Hanlp model licencing question



My apologies, I don’t speak Chinese, so hopefully someone will be able to answer my question. I understand that Hanlp operates under the Apace licence. My question is: Does the licence over only use of the Python package or all of the models (tokeniser and tagger) that I can download?

For example:
tokenizer = hanlp.load(‘PKU_NAME_MERGED_SIX_MONTHS_CONVSEG’)
tagger = hanlp.load(hanlp.pretrained.pos.CTB5_POS_RNN_FASTTEXT_ZH)


Hi Roger,

Thank you for asking. It’s an open question, I’m not sure whether the model trained on some corpus must inherit the licence of the corpus or not. Stanford University is in exactly the same situation as us. They said that

The copyright and licensing status of machine learning models is not very clear (to us). We list in the table below the Treebank License of the underlying data from which each language pack (set of machine learning models for a treebank) was trained.

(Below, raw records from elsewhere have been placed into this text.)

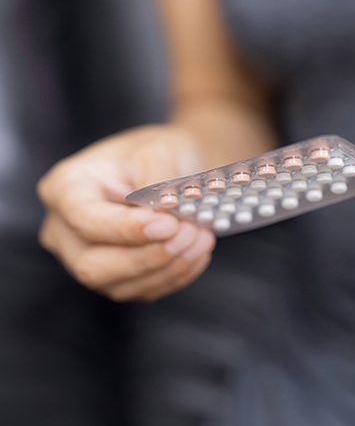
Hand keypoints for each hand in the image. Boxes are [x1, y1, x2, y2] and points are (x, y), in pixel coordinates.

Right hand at [38, 125, 215, 301]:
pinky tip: (197, 253)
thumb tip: (164, 212)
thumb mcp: (158, 151)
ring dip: (167, 268)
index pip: (84, 219)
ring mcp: (86, 258)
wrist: (172, 169)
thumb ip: (157, 181)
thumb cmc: (157, 155)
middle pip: (92, 264)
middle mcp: (65, 229)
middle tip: (189, 233)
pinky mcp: (115, 278)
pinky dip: (175, 276)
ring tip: (201, 238)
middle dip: (147, 256)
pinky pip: (141, 291)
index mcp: (66, 187)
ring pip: (117, 285)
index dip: (126, 228)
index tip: (168, 224)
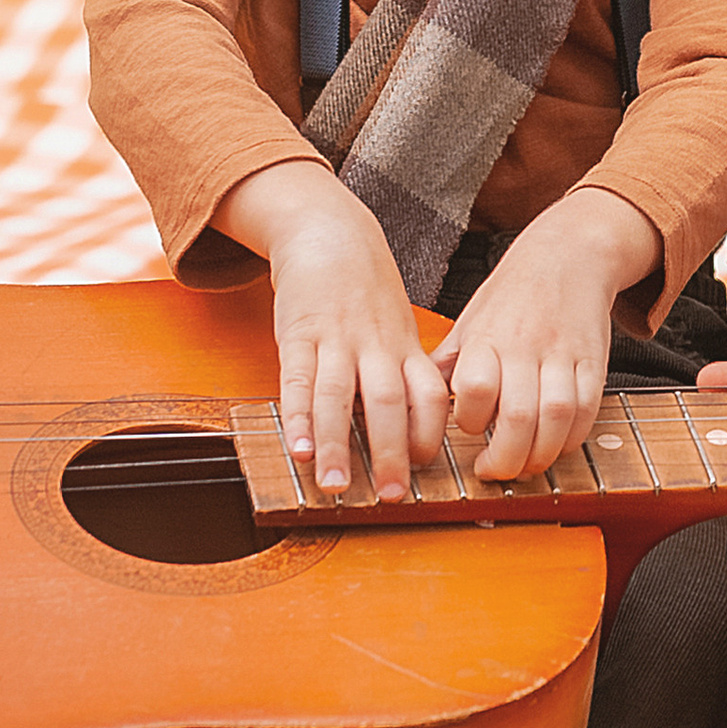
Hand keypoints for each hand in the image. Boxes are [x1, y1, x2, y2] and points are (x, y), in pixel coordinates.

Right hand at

To the extent that The Trustees of Leland Stanford Junior University have ownership and rights over these language packs, all these Stanza language packs are made available under the Open Data Commons Attribution License v1.0.

We have the research licence for the corpora but the licence doesn’t permit commercial use. It’s better to assume the Apache Licence doesn’t apply to the models.

1 Like

thanks for the detailed response. Much appreciated.